Researchers find lower response rates to antidepressants with African-Americans, Latinos
November 13, 2007Drawing from data in the nation's largest real-world study of treatment-resistant depression, a team led by researchers at Los Angeles Biomedical Research Institute at Harbor-UCLA Medical Center (LA BioMed) reported in November’s Medical Care journal that African-Americans and Latinos didn’t respond as well as whites to medication for their depression.
The study suggests that the lower response rates may stem from differences in socioeconomic background – rather than race or ethnicity per se. When some of the socioeconomic and health disparities present when subjects entered the study were taken into account, the researchers found the response to antidepressant medications was more similar among all groups.
Dr. Ira Lesser, a LA BioMed investigator who authored the report along with a team of researchers including LA BioMed investigator Daniel B. Castro, said these findings suggest African-Americans and Latinos from lower socioeconomic backgrounds may need more than medication to be treated successfully for depression.
“African Americans who suffer from depression had a much lower success rate with medication than whites, and Latinos did somewhat more poorly in response to medication,” Dr. Lesser said. “We found that these two groups tended to be more disadvantaged socioeconomically, had more medical problems, less education and higher unemployment rates. As a result, they may need more treatment, including talk therapy, to overcome their depression.”
Dr. Lesser and the team of researchers who authored the article, “Ethnicity/Race and Outcome in the Treatment of Depression,” based their findings on data collected for the Sequenced Treatment Alternatives to Relieve Depression (STAR*D) study, the nation’s largest real-world study of treatment-resistant depression.
Over a seven-year period, STAR*D enrolled 4,041 outpatients, ages 18-75 years, from 41 clinical sites around the country, including more than 350 patients from Harbor-UCLA Medical Center. Participants represented a broad range of ethnic and socioeconomic groups.

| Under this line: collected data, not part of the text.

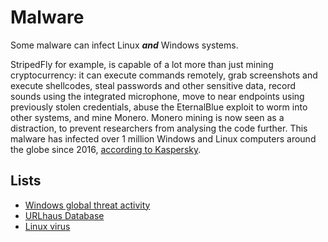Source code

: # Malware

Some malware can infect Linux ***and*** Windows systems. 

StripedFly for example, is capable of a lot more than just mining cryptocurrency: it can execute commands remotely, grab screenshots and execute shellcodes, steal passwords and other sensitive data, record sounds using the integrated microphone, move to near endpoints using previously stolen credentials, abuse the EternalBlue exploit to worm into other systems, and mine Monero. Monero mining is now seen as a distraction, to prevent researchers from analysing the code further. This malware has infected over 1 million Windows and Linux computers around the globe since 2016, [according to Kaspersky](https://securelist.com/stripedfly-perennially-flying-under-the-radar/110903/).

## Lists

* [Windows global threat activity](https://www.microsoft.com/en-us/wdsi/threats)
* [URLhaus Database](https://urlhaus.abuse.ch/browse/)
* [Linux virus](https://help.ubuntu.com/community/Linuxvirus)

All participants were diagnosed with non-psychotic major depressive disorder and were already seeking care at one of these sites.
Before STAR*D, other studies had suggested African Americans and Latinos responded more quickly than whites to the older antidepressants, and as quickly as whites to modern antidepressants.
Lesser said most previous studies excluded patients who had other diagnosis, including additional medical conditions and problems with alcohol. STAR*D was a much larger study than any before it, and it sought to re-create real-world conditions by including patients with other problems. Lesser said those two factors may explain why the STAR*D trial found the differences in the response to medication among African Americans and, to a lesser extent, Latinos.
“Clinicians need to be aware when they are treating African Americans and Latinos, particularly if they come from lower social economic groups, that these patients may need more than medication,” he said. “This holds true for treating any patient who does not respond to an initial trial of medication.”
The lifetime prevalence of major depression in the United States is estimated to be 16.2 percent, with considerable social and role impairment evident in the majority of patients. Previous studies found only minor differences in depression rates among African Americans, Latinos and whites. But various studies have found patients from lower social economic groups often have less access to mental health care, are less likely to be prescribed and to fill prescriptions for new antidepressants and are less likely to receive care beyond medications when compared to whites.